A large number of candidate genes that are associated with HSCR disease susceptibility have been identified by comparative genome hybridization (Jiang et al., 2011). A number of these genes, such as the Semaphorins, have not yet been implicated as causative for aganglionosis in mouse models despite the fact that knock down experiments in zebrafish suggest an interaction between Ret and Sema3C/3D (Jiang et al., 2015). These differences may be the result of lethality in haploinsufficient Sema mouse mutants that complicates analysis of vagal ENCCs in double mutant crosses (Feiner et al., 2001). Further investigation with carefully designed mouse alleles that reduce gene expression in specific neural crest lineages will enable validation of the gene interactions detected in HSCR patients and future mechanistic analysis of the gene interactions in double mutant mouse crosses.

Conclusion

Mouse models have provided un-precedented insight into the genes and developmental processes that are essential for formation of the elaborate neural network that makes up the ENS in the bowel. Not only have single gene mutations elaborated our understanding of individual gene function, but double mutant and modifier studies of mouse HSCR models also provide a means to investigate the genetic basis of oligogenic inheritance in HSCR. New HSCR susceptibility genes are likely to emerge from ongoing mutagenesis screens and emerging genetic resources like the collaborative cross and diversity outbred lines (Churchill et al., 2004; Churchill et al., 2012; Threadgill et al., 2002). While important advances have been made in understanding the genetic basis of HSCR, it is clear that mouse models will continue to aid in identifying the genes and developmental mechanisms that lead to this complex disorder.

Highlights.

• The enteric nervous system (ENS) develops from neural crest progenitors.

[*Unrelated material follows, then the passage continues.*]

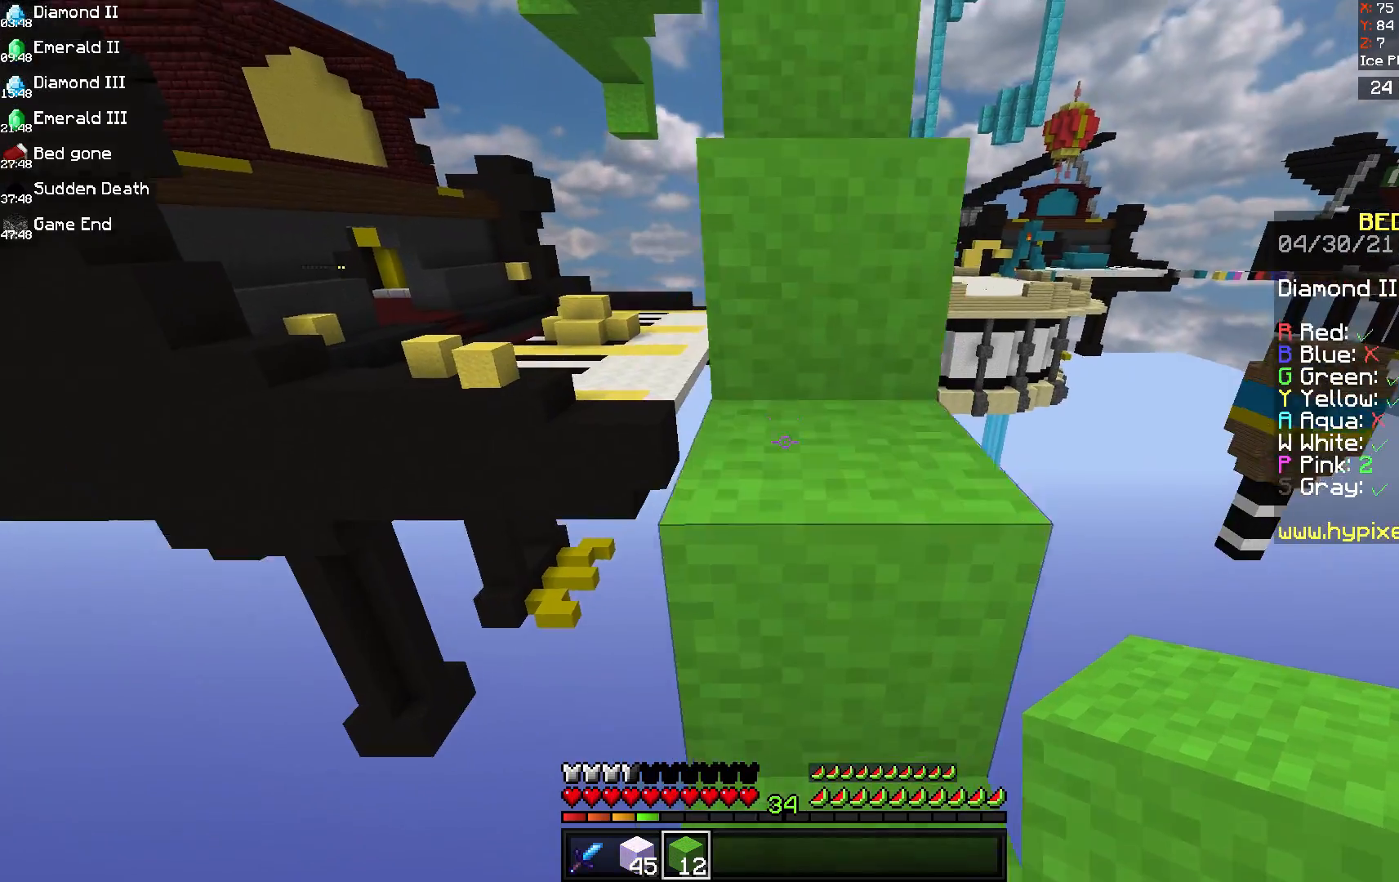
{"keys": ["a", "space", "w"], "mouse": [], "events": [[42, "d", "down"], [208, "d", "up"], [458, "a", "down"]]}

• Mouse models have identified many genes that participate in ENS development.

• Single gene mutations in mice can lead to aganglionosis, as in Hirschsprung disease, or cause subtle ENS alterations that affect gut motility.

• Crosses between mouse mutants have definitively identified genetic interactions that lead to ENS deficits.

• Development of new mouse alleles and mutant screens offer a means to understand developmental processes that impact the ENS.